フル充電で50km以上走れる走行性能を保持!

「原動機付三輪 こむぎっちカーミニ」は、モーターの出力が600W。充電時間は7~9時間で、フル充電では約50km走行することが可能だ。

「こむぎっち電気バイク」の方の充電時間は約6時間で、フル充電時の走行可能距離はおよそ55kmとなっている。いずれも充電器の価格は8000円(税別)となる。

7月4日(火)に発売を開始し、当面の販売対象地域は埼玉県全域と群馬県南部だが、他地域に拡大される可能性もあるという

通勤に利用する場合、勤務先に同社の太陽光発電システム付きの「こむぎっちカーポート」が導入されていれば、日中の勤務中に充電ができ、出勤や退勤での走行に使用する電気を賄える。

「こむぎっちカーポート」の参考価格は198万円(税別)で、寸法は高さが2200~3416mm、奥行きが6400mm、開口が6300mmだ。現在は埼玉県と群馬県限定で販売。今後の全国販売を見据えて代理店を募集している。
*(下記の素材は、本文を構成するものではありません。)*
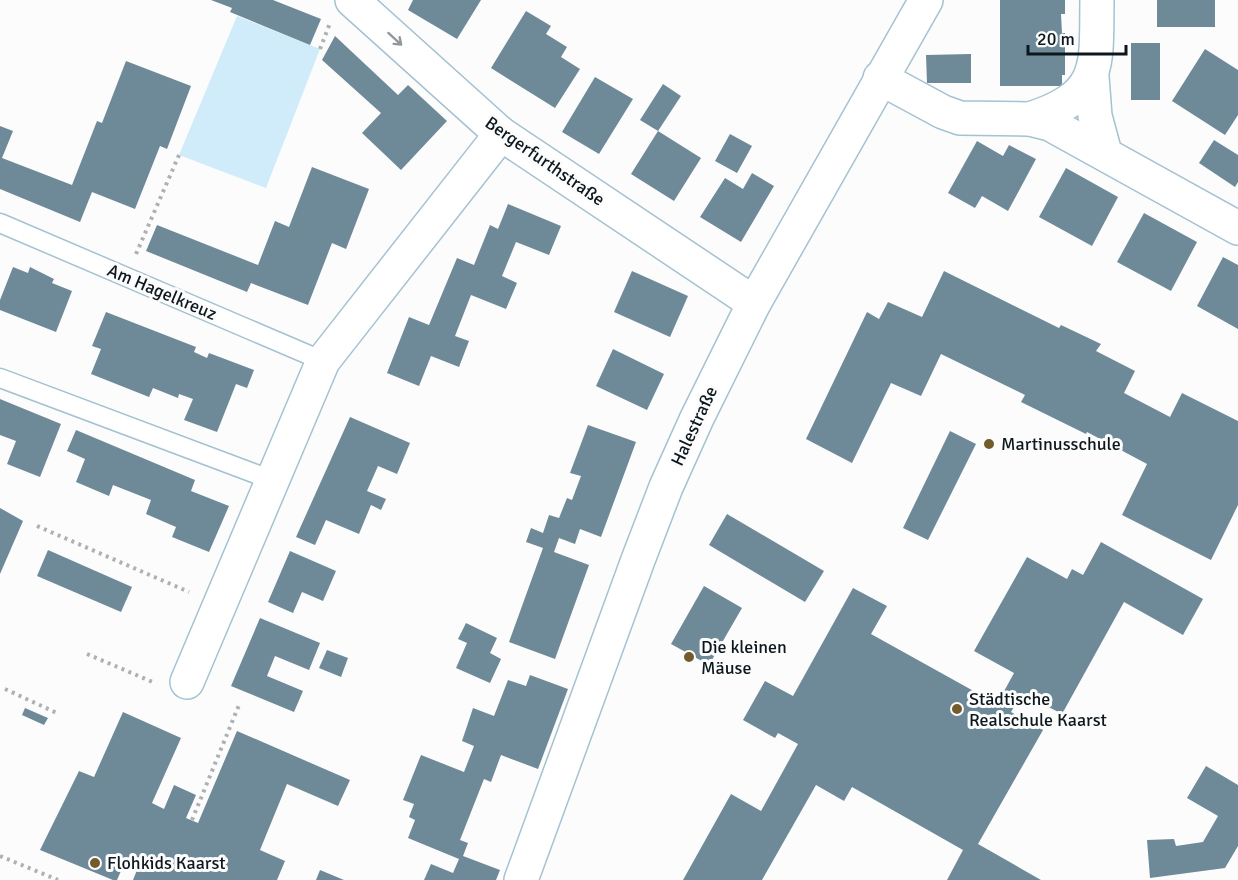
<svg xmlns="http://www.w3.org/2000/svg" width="1238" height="880" viewBox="0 0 1238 880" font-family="Signika,sans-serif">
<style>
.green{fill:#d0ebf9}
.building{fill:#6e8a99}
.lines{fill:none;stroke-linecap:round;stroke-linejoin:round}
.service-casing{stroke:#a5c2d1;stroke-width:21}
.minor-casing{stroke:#a5c2d1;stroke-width:36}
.path{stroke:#adb1b3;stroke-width:4;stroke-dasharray:3 4.5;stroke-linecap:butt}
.service{stroke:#fff;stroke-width:18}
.minor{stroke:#fff;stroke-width:33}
.oneway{stroke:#92979a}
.poi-dot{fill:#735b2c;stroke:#fcfcfc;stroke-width:2}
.labels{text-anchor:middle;stroke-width:6;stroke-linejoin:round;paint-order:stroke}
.street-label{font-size:18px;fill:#0d181e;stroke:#fcfcfc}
.poi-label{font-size:18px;fill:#0d181e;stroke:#fcfcfc;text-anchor:start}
</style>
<rect width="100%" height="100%" fill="#fcfcfc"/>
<polygon class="green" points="237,16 320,49 266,188 179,155"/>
<g class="building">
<polygon points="211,0 273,0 321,19 310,45 230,12 232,8"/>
<polygon points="413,0 481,0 457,39 408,10"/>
<polygon points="1000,0 1065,0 1065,14 1061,14 1062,33 1065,33 1065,75 1062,75 1062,86 1000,86"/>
<rect x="1157" y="0" width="58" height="27"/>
<polygon points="526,11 551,26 546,34 567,47 561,57 580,69 555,108 491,68"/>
<polygon points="335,36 398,95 408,85 447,121 401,170 362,133 381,113 322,60"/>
<rect x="1131" y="43" width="29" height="57"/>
<polygon points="1205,49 1238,70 1238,115 1225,135 1172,101"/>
<polygon points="971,54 971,83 927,83 926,55"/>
<polygon points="126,61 191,86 167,149 160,146 135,209 92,192 80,222 0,189 0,126 13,131 2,158 72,185 97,121 102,123"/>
<polygon points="595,77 633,99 599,154 562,132"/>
<polygon points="663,84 681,96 658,131 640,120"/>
<polygon points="658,131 701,158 674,201 631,174"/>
<polygon points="730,134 752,146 737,173 715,161"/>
<polygon points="1214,140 1238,155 1238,182 1235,187 1199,163"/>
<polygon points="977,141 1003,156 1009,145 1036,159 1008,211 982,196 975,208 948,193"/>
<polygon points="312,167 369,189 346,249 332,243 308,305 251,283 247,292 146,251 157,225 258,265 275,221 289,227"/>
<polygon points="1066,168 1118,197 1092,246 1039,217"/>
<polygon points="752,173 774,186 741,242 700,217 725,178 743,189"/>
<polygon points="508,204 561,226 549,255 516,242 502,276 517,283 506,309 471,295 455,336 469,341 459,367 431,356 419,386 387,373 409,317 429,325 457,258 474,265 490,225 498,229"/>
<polygon points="1144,213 1197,242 1171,291 1117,262"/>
<polygon points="1223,257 1238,265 1238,329 1197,306"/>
<polygon points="13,267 28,273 30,267 54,279 52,283 72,291 56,332 0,310 0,300"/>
<polygon points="632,271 688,296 670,337 614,312"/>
<polygon points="944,271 1059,328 1061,325 1101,344 1096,351 1135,371 1124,393 1170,417 1182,393 1238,421 1238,505 1211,560 1122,515 1147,464 1087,432 1086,434 1021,402 1025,395 941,354 921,396 891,383 852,463 806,439 867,312 879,319 888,302 922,317"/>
<polygon points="106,312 196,347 194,352 207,358 209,353 254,370 247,388 236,384 217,432 184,420 193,399 179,394 178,398 153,388 149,397 91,374 101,349 92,346"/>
<polygon points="613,349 664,374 647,410 596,386"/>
<polygon points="0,399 61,424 40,477 7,464 16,441 0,435"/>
<polygon points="350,417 410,443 397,474 378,466 367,491 386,499 381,510 371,505 359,534 326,520 315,545 296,537"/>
<polygon points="588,425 636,442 601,537 580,529 575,544 559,538 554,552 589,565 555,659 509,642 543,548 526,542 531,528 543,533 549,515 559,518 567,498 572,500 581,476 570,473"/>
<polygon points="76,430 195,480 191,491 229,506 209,552 172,537 176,527 146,514 151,500 113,485 109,496 76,482 85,459 67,451"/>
<polygon points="950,431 976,444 928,540 903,528"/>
<polygon points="0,508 23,521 0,574"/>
<polygon points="727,514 824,571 805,602 709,545"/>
<polygon points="1101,542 1203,599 1183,635 1124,602 1062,714 1022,693 1011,712 1043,730 978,844 1041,880 947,880 963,850 852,787 844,801 816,785 762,880 683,880 731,794 761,811 798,744 778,733 775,738 743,720 765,681 793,696 853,588 887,606 871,634 997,704 1014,673 974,651 1027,557 1067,579 1072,569 1083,575"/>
<polygon points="48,550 132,587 121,612 37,576"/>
<polygon points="290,551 336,571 323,601 302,592 293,613 268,602"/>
<polygon points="704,586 742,608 709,665 671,644"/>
<polygon points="260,618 320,643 309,670 275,656 267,676 303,691 294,712 231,686"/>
<polygon points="466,623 497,638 490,653 501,659 490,683 456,668 467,643 458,639"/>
<polygon points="327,650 348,658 341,677 319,668"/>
<polygon points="530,675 568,689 538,769 501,755 491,782 484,779 460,840 468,843 463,856 500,870 496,880 424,880 431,864 453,873 459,859 408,838 415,820 409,817 414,804 403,800 421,755 464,772 474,746 462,741 473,708 494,716 508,680 526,686"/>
<polygon points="25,708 48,718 44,725 22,715"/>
<polygon points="123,712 181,738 152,803 164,809 174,785 196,795 186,818 198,823 237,731 350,780 338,806 287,784 260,850 285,861 277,880 133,880 137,870 124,864 117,880 113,880 40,850 79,771 94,777"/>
<polygon points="1206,766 1238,785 1238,846 1225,868 1150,878 1147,840 1174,839 1176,846 1203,842 1218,816 1187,798"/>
<polygon points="320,870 344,880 316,880"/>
</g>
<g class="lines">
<defs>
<g id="service">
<polyline points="0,223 323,361"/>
<polyline points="0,378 272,480"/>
</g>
<g id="minor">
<polyline points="352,0 501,134 754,303"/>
<polyline points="1092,77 1095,116 1105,153"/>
<polyline points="880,78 943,112 960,118 1030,119 1050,124 1238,228"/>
<path d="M1030 119C1103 95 1096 67 1097 0"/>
<polyline points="187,682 323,361 501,134"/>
<polyline points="521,880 638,560 666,487 697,418 754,303 926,0"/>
</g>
</defs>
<use href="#service" class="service-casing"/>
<use href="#minor" class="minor-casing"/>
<g class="path">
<polyline points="320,49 330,23"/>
<polyline points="136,254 179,155"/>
<polyline points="37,526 189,592"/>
<polyline points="87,654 155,683"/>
<polyline points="5,689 59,714"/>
<polyline points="192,820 239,705"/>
<polyline points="0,856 58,880"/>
</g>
<use href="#service" class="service"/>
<use href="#minor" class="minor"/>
</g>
<defs><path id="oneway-shaft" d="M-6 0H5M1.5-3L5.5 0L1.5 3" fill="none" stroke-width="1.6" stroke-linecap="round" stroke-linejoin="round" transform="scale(1.5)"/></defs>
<use class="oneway" href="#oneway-shaft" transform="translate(395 39) rotate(42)"/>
<g class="poi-dot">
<circle cx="989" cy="444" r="6"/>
<circle cx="689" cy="657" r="6"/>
<circle cx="957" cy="709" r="6"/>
<circle cx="95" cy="863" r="6"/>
</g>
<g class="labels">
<g class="street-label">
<text transform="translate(545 161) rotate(35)" y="6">Bergerfurthstraße</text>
<text transform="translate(162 292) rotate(23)" y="6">Am Hagelkreuz</text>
<text transform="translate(694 426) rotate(-65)" y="6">Halestraße</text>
</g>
<g class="poi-label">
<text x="1001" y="450">Martinusschule</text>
<text x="701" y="653">Die kleinen<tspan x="701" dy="21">Mäuse</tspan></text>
<text x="969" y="705">Städtische<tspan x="969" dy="21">Realschule Kaarst</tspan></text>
<text x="107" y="869">Flohkids Kaarst</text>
</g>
</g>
<path d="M1028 45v9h98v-9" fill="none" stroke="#0d181e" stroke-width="3"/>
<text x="1037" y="45" font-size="18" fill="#0d181e" stroke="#fcfcfc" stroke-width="4.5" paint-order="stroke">20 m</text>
</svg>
太陽光発電システムの出力は5.4kWで、太陽光パネル18枚を載せる

ちなみに、HTM-Japanの母体は製本と印刷業を営むプランという会社で、絵本を通じて子供たちに物事の大切さを伝えてきた。

超小型モビリティを開発した動機も、“世界と未来の子供たちのために環境を守りたい”という思いから。個人企業でありながら、さまざまな角度から環境・エネルギー問題と真剣に向き合い、行動に移していることに驚かされる。

今後、同社の取り組みが再生可能エネルギーをベースとした“持続可能な社会”のモデルケースになることを期待したい。